• _RECORD EXTRACTS_:
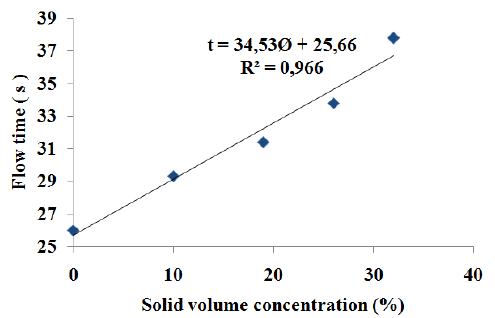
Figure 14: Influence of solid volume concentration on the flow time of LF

---

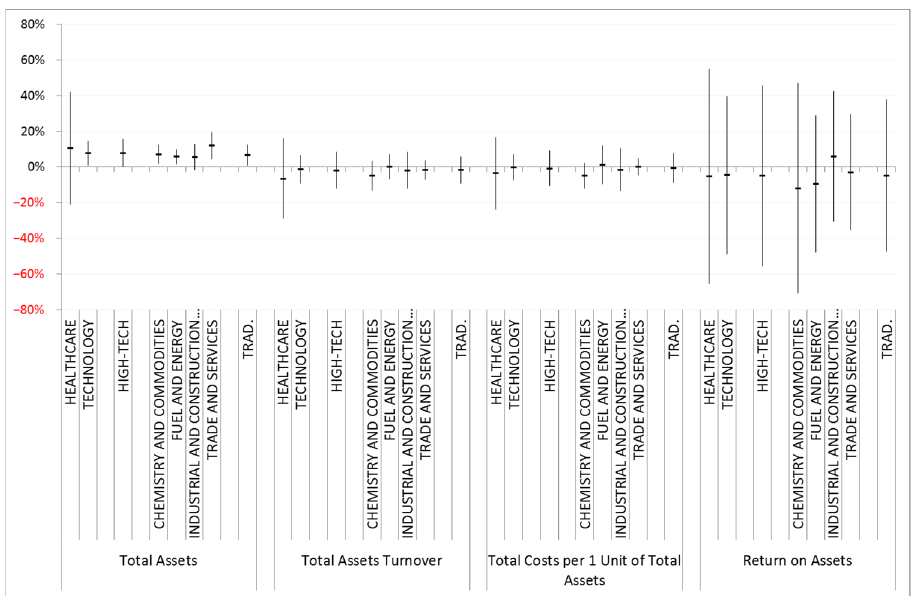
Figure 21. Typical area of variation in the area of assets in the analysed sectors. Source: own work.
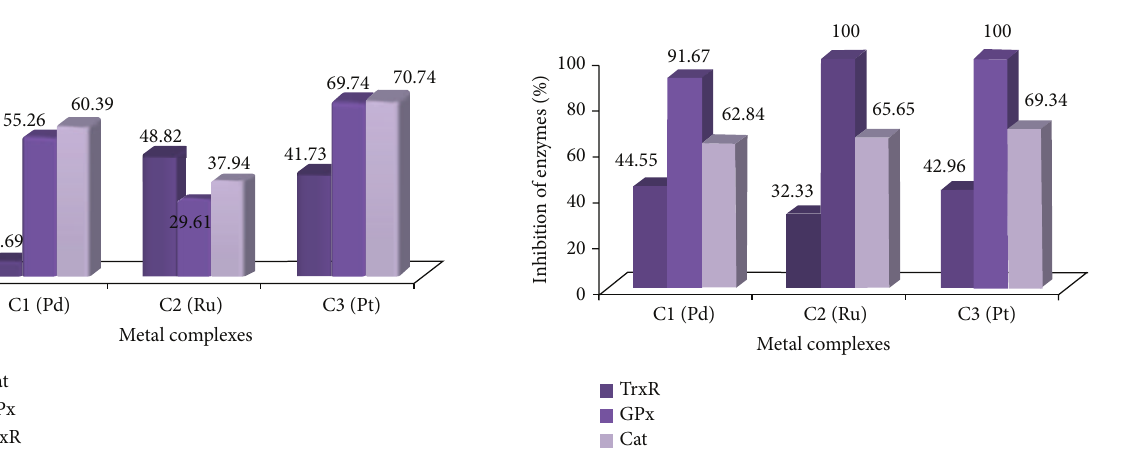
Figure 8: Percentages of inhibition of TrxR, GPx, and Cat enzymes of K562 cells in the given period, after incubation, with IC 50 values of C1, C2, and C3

• _EXERCISE BRIEF_: In the listing above, find the line with "Figure 21. Typical" and the line with "Figure 8: Percentages". Set down both and every line between them, minus the pictures.

• _RESULT FOR THIS EXERCISE_:
Figure 21. Typical area of variation in the area of assets in the analysed sectors. Source: own work.
Figure 8: Percentages of inhibition of TrxR, GPx, and Cat enzymes of K562 cells in the given period, after incubation, with IC 50 values of C1, C2, and C3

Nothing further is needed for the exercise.